L. B. Lentin, a German, in 1756, published a pamphlet[494] in which he recommended electricity as a means of cure for toothache. Other writers recommended the use of the magnet, which means of cure had already been advised for various affections by Patacelus. During the latter half of the seventeenth century, Talbot, J. J. Weckes, and P. Borelli related several cures of headache and toothache by the use of the magnet. In the eighteenth century F. W. Klaerich, a medical man in Göttingen, wrote that he had used the magnet advantageously in not less than 130 cases of toothache.[495] We find it recommended later by others, Brunner, and particularly J. G. Teske, who, in 1765, wrote a pamphlet entitled New experiments for the curing of toothache by means of magnetic steel.[496]

He considers the use of the magnet as the most efficacious of all remedies against toothache, and believes its action to be similar to that of electricity.

In the following year, however, the belief in the new means of cure was sensibly shaken by F. E. Glaubrecht, who declared that although the magnet calms or causes the cessation of the pain at first, it returns constantly and with much greater violence.[497] The curing efficacy of the magnet in cases of toothache was highly vaunted in France by Condamine.[498]

Pasch attributes the effects of the magnet to the chill produced in the parts to which it is applied; in proof of this he adduces the fact that if the magnet becomes heated by being kept some time in the hand, it loses its efficacy altogether, whilst on the other side one may obtain the very same beneficial results with a simple steel spatula, just on account of the action of the cold; finally, he adds that the chill produced by the magnet on the affected part explains very well not only the good, but also the bad effects which it produces in many cases, such as increase of the pain, inflammation, tumefaction, and even at times spasmodic contractions.[499] Thenceforth the enthusiasm for the magnetic cure diminished gradually, all the more so inasmuch as that shortly after the celebrated English dentist Thomas Berdmore ridiculed it by placing it in the same class as charms, exorcisms, and other foolish and superstitious means of cure.[500]

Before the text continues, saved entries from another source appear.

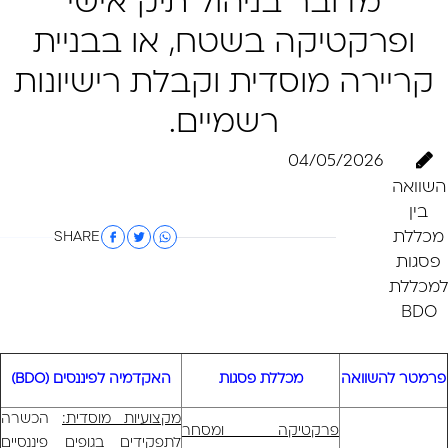
מדובר בניהול תיק אישי
ופרקטיקה בשטח, או בבניית
קריירה מוסדית וקבלת רישיונות
רשמיים.
04/05/2026
השוואה
בין
מכללת
SHARE
פסגות
למכללת
BDO
פרמטר להשוואה
מכללת פסגות
האקדמיה לפיננסים (BDO)
מקצועיות מוסדית:
הכשרה
פרקטיקה ומסחר
לתפקידים בגופים פיננסיים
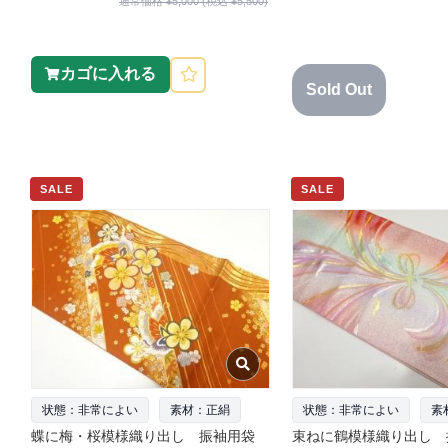
通常価格 ¥5,000 (税込 ¥5,500)
カゴに入れる
Sold Out
SALE
SALE
状態：非常によい
素材：正絹
状態：非常によい
素
蝶に梅・桜模様織り出し 振袖用袋
束ねに鶴模様織り出し 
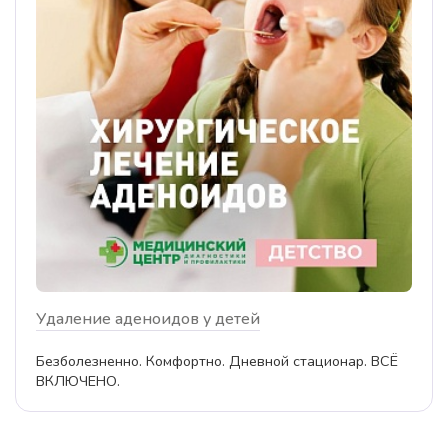
Удаление аденоидов у детей
Безболезненно. Комфортно. Дневной стационар. ВСЁ
ВКЛЮЧЕНО.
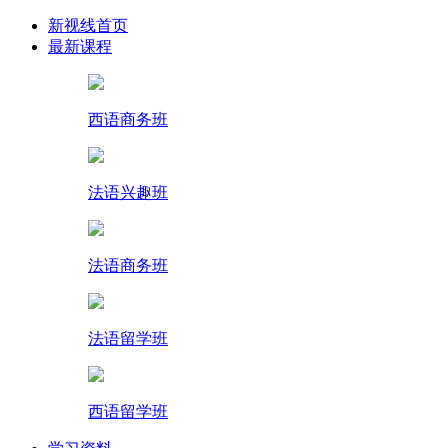
新视线首页
最新课程
西语商务班
法语兴趣班
法语商务班
法语留学班
西语留学班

Adam Anton Brunner. One of the most distinguished German dentists in the second half of the eighteenth century was Adam Anton Brunner. His two principal works are the Introduction to the science necessary for a dentist,[501] and the Treatise on the eruption of the milk teeth.[502]

This author falls into various errors with regard to deciduous teeth. According to him they are twenty-four in number, and without roots; but these may develop in those milk teeth which in exceptional cases remain in their places after the period in which they generally are shed.

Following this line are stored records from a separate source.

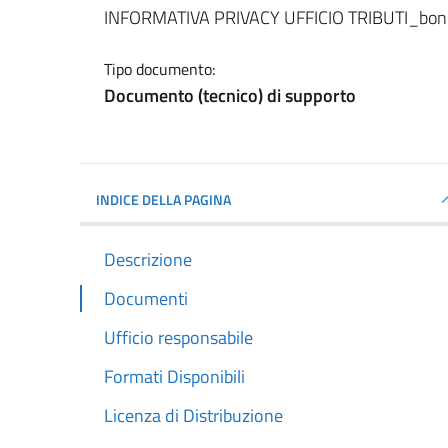
Dettagli del documento
INFORMATIVA PRIVACY UFFICIO TRIBUTI_bonu
Tipo documento:
Documento (tecnico) di supporto
INDICE DELLA PAGINA
Descrizione
Documenti
Ufficio responsabile
Formati Disponibili
Licenza di Distribuzione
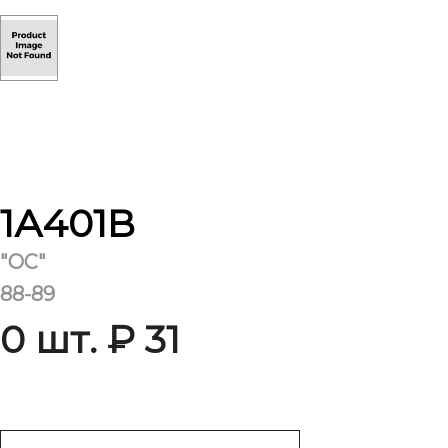
1А401В
"ОС"
88-89
0 шт. ₽ 31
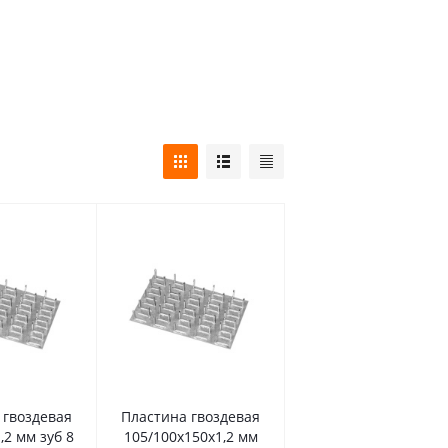
 гвоздевая
Пластина гвоздевая
,2 мм зуб 8
105/100х150х1,2 мм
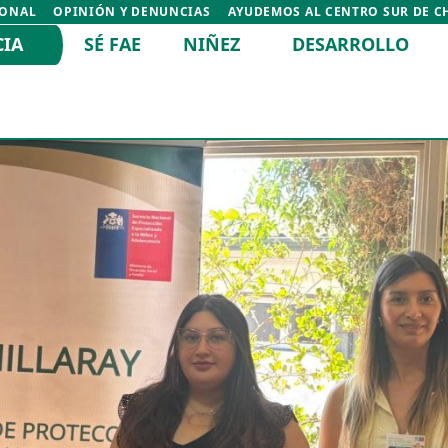
IONAL
OPINIÓN Y DENUNCIAS
AYUDEMOS AL CENTRO SUR DE C
CIA
SÉ FAE
NIÑEZ
DESARROLLO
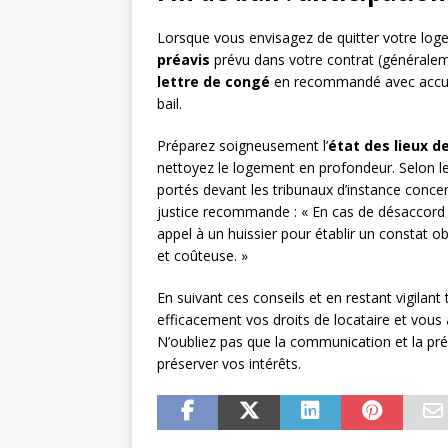
Lorsque vous envisagez de quitter votre log
préavis
prévu dans votre contrat (généraleme
lettre de congé
en recommandé avec accusé d
bail.
Préparez soigneusement l’
état des lieux de
nettoyez le logement en profondeur. Selon le
portés devant les tribunaux d’instance concer
justice recommande : « En cas de désaccord ma
appel à un huissier pour établir un constat ob
et coûteuse. »
En suivant ces conseils et en restant vigilan
efficacement vos droits de locataire et vous 
N’oubliez pas que la communication et la préve
préserver vos intérêts.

A milk tooth, says Brunner, ought never to be extracted unless there be manifest signs of the presence of the corresponding permanent tooth, or when it is painful and decayed. Badly grown teeth can often be put in order solely by the pressure of the fingers frequently repeated, but when this is not sufficient, one must have recourse to waxed threads or to special contrivances.

In applying a pivot tooth, he screws the pivot to the artificial crown and perforates the root canal only just sufficiently to admit the other extremity, which he drives in by little strokes of a hammer upon the crown, without its being necessary to use cement. We learn from this author that in his time there were turners and other craftsmen who occupied themselves with dental prosthesis.[503]